▶ [Data section]:

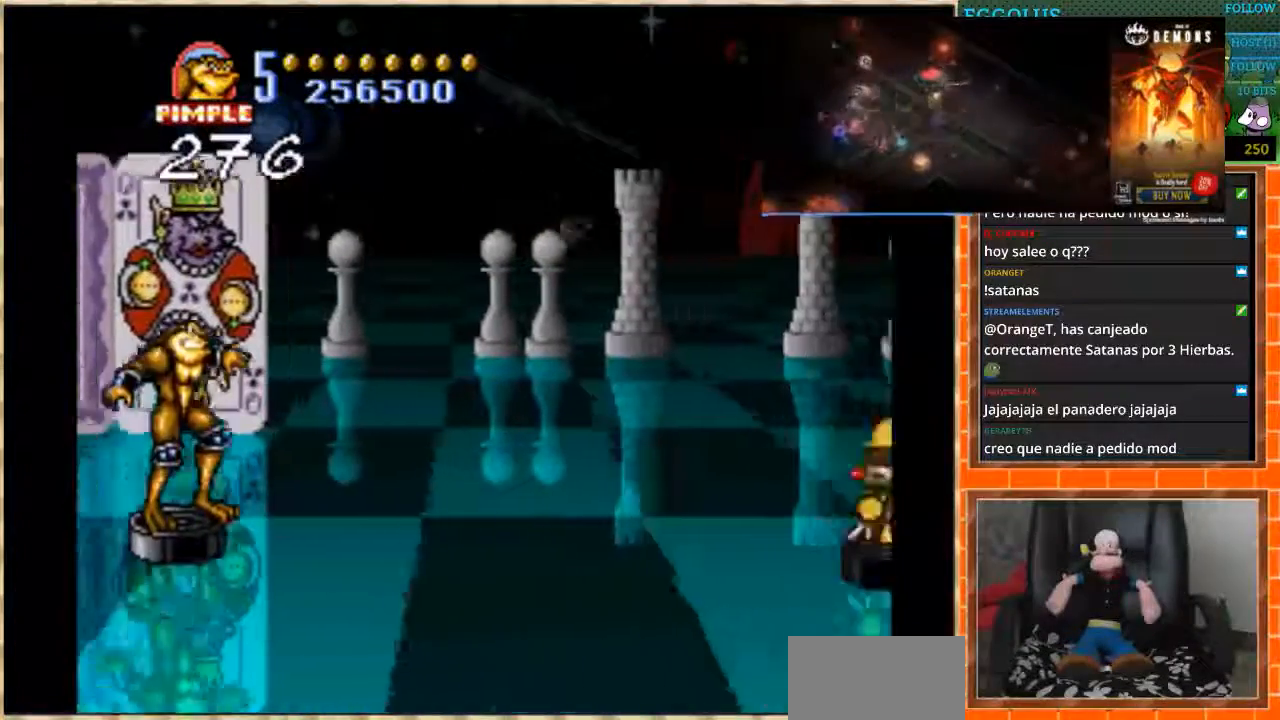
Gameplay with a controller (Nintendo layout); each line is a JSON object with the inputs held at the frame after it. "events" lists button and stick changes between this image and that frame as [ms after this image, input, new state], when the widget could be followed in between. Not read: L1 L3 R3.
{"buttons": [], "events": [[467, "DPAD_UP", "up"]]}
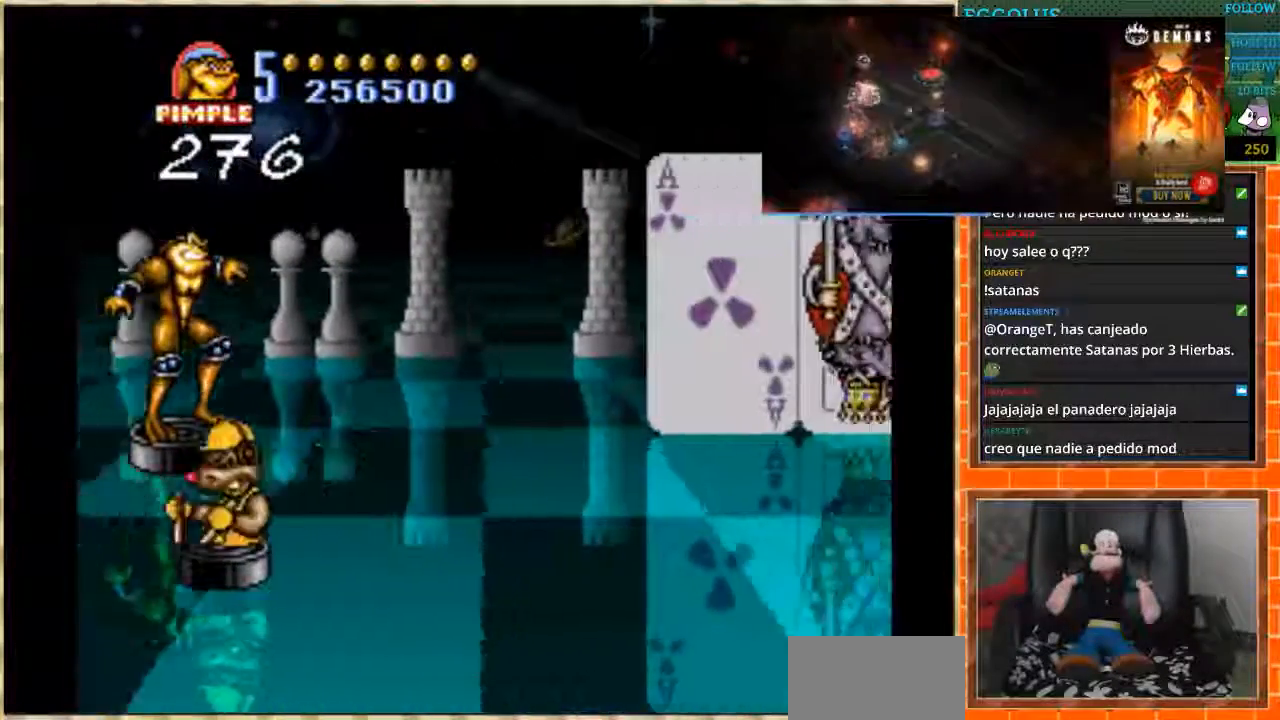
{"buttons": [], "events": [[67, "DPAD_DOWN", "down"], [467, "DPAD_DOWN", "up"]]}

▶ [Action item]: Please write out all of the material above without changing a word, and omit any pictures.

▶ [Result below]:
Gameplay with a controller (Nintendo layout); each line is a JSON object with the inputs held at the frame after it. "events" lists button and stick changes between this image and that frame as [ms after this image, input, new state], when the widget could be followed in between. Not read: L1 L3 R3.
{"buttons": [], "events": [[467, "DPAD_UP", "up"]]}
{"buttons": [], "events": [[67, "DPAD_DOWN", "down"], [467, "DPAD_DOWN", "up"]]}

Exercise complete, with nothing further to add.